[Page layout parsing data]
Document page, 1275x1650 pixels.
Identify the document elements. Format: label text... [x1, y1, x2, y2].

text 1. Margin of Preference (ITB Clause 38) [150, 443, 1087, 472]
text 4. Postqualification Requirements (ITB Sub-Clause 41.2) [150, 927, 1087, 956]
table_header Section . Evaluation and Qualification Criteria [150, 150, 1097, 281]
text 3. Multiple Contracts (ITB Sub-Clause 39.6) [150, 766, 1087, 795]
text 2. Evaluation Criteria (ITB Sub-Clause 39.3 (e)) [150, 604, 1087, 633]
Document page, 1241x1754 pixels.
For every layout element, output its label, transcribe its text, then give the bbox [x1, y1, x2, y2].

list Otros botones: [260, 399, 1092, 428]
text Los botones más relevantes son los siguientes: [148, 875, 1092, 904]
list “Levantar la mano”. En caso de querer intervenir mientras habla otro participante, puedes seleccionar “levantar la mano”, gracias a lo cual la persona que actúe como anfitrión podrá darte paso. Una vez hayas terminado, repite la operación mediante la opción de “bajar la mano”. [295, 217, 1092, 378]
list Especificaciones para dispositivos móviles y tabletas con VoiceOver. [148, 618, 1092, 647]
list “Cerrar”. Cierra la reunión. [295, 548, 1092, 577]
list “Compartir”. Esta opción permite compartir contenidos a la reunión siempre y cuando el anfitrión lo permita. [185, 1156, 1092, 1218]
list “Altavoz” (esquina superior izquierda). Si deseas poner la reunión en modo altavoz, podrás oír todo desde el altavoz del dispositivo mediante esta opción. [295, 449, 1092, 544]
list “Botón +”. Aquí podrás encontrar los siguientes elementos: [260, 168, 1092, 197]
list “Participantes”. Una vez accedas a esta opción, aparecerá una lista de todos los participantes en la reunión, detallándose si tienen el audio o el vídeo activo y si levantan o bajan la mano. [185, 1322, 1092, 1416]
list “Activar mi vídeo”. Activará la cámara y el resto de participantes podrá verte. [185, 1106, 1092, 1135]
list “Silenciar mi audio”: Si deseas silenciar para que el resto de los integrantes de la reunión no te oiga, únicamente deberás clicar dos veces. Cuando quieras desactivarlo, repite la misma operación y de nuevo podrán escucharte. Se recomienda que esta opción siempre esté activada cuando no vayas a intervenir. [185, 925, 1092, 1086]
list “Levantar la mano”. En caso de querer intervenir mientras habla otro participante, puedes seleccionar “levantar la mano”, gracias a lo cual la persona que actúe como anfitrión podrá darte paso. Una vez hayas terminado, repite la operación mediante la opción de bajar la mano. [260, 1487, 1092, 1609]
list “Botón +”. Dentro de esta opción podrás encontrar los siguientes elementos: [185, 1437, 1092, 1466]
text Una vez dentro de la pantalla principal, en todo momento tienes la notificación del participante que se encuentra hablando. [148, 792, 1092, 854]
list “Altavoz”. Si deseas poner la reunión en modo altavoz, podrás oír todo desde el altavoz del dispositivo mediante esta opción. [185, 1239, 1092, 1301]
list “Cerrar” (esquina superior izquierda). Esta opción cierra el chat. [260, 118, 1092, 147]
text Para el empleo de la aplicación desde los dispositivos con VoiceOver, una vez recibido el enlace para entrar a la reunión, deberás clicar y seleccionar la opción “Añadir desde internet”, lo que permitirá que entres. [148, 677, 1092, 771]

Exercise prompt: Retype exactly, and only, the lines above from the one where "Identify the document" occurs up to and including the one where "Document page, 1241x1754 pixels." occurs.

Problem solution:
Identify the document elements. Format: label text... [x1, y1, x2, y2].

text 1. Margin of Preference (ITB Clause 38) [150, 443, 1087, 472]
text 4. Postqualification Requirements (ITB Sub-Clause 41.2) [150, 927, 1087, 956]
table_header Section . Evaluation and Qualification Criteria [150, 150, 1097, 281]
text 3. Multiple Contracts (ITB Sub-Clause 39.6) [150, 766, 1087, 795]
text 2. Evaluation Criteria (ITB Sub-Clause 39.3 (e)) [150, 604, 1087, 633]
Document page, 1241x1754 pixels.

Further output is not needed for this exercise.